REQUIREMENT: Set down exactly the lines below, starting at the one that contains "vfov_deg: 20.3" and ending at the one that contains "exposure_s: 1/25", with both of those lines included and nothing else.

(Camera settings data)
* * * * * * * * *

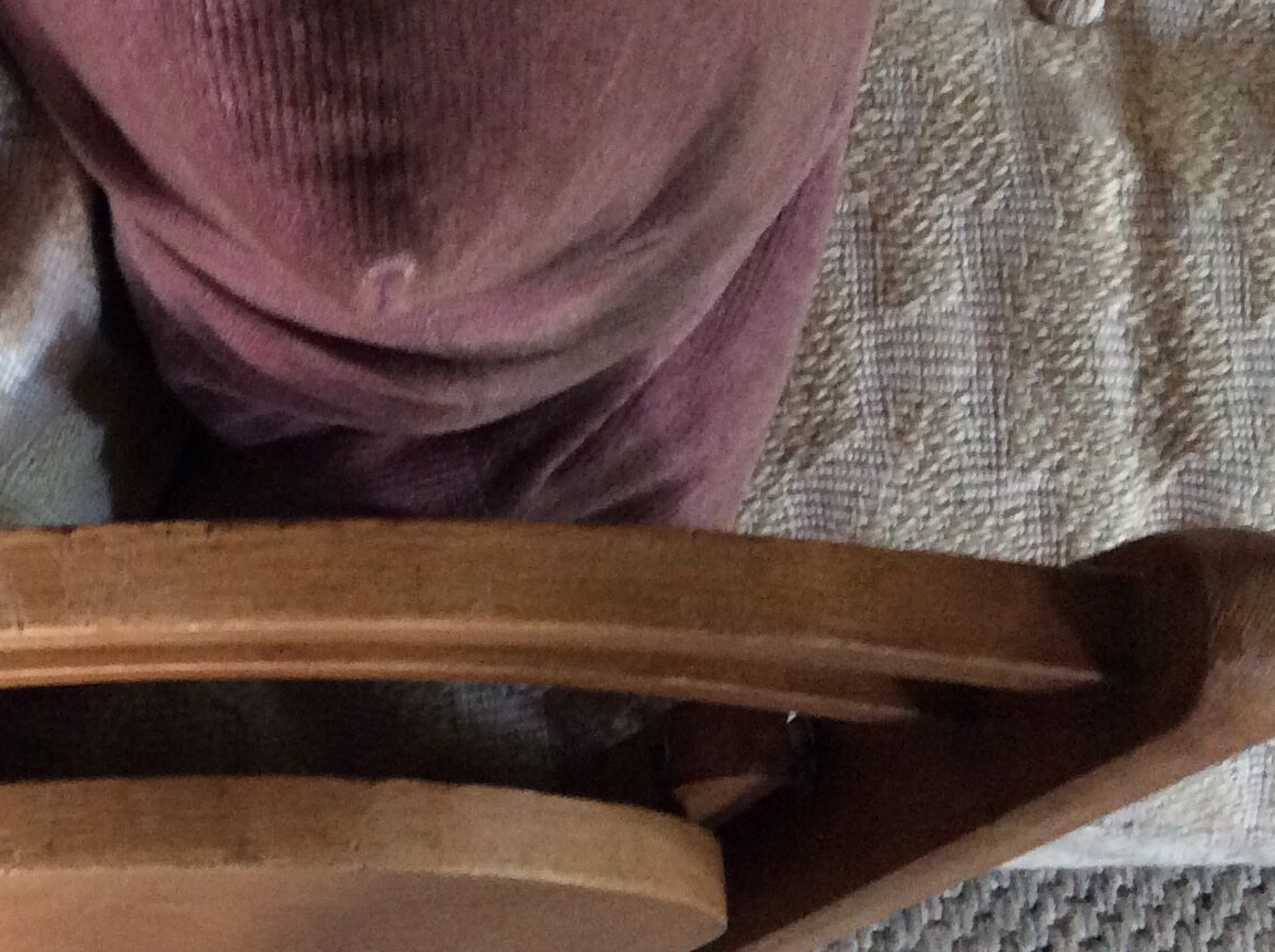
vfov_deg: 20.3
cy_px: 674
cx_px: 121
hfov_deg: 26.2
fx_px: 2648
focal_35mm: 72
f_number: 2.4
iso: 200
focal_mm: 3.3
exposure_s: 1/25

* * * * * * * * *

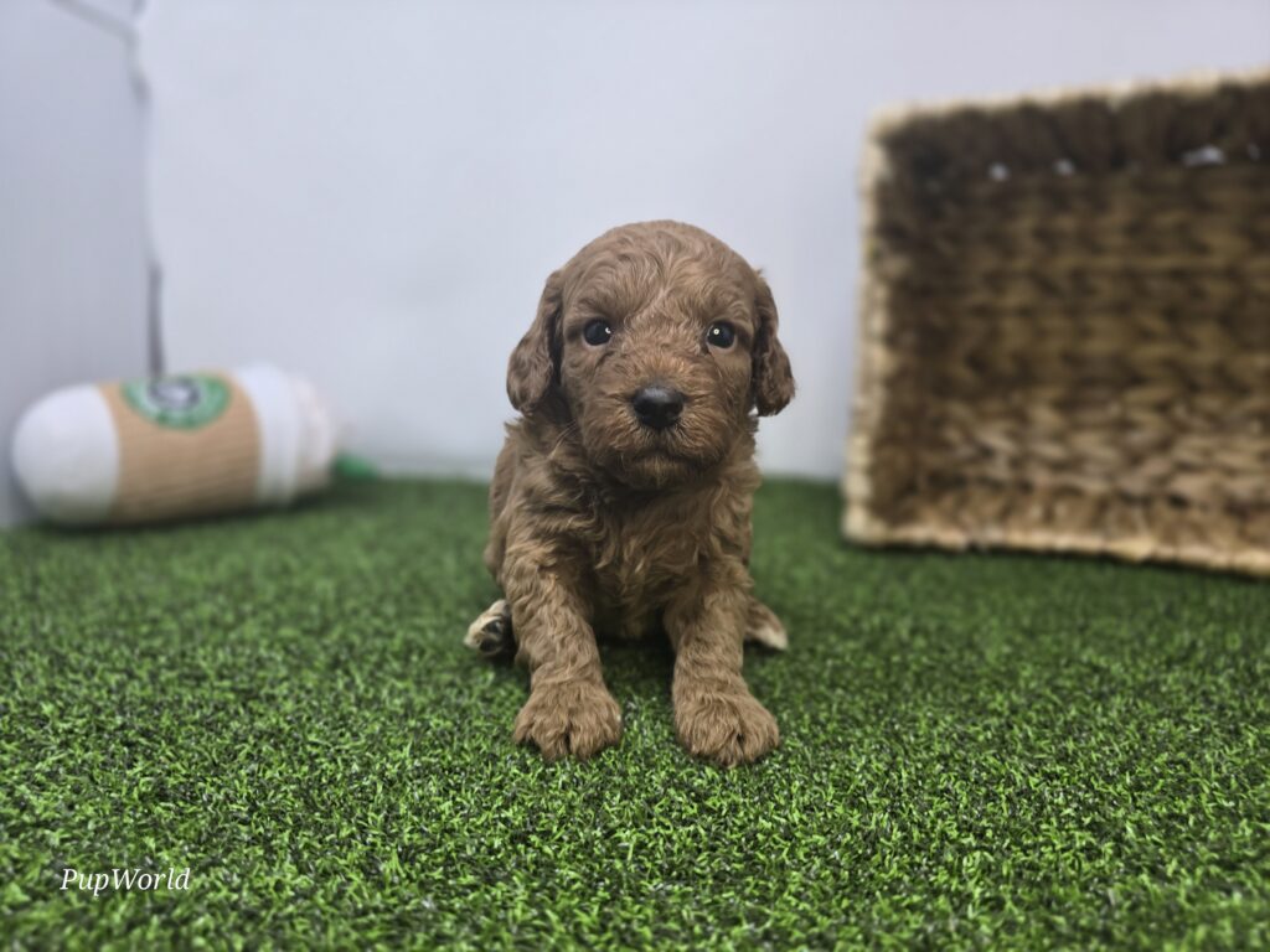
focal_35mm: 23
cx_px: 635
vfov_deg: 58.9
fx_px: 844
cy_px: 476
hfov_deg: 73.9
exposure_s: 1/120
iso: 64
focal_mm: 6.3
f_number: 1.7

* * * * * * * * *

TASK RESULT:
vfov_deg: 20.3
cy_px: 674
cx_px: 121
hfov_deg: 26.2
fx_px: 2648
focal_35mm: 72
f_number: 2.4
iso: 200
focal_mm: 3.3
exposure_s: 1/25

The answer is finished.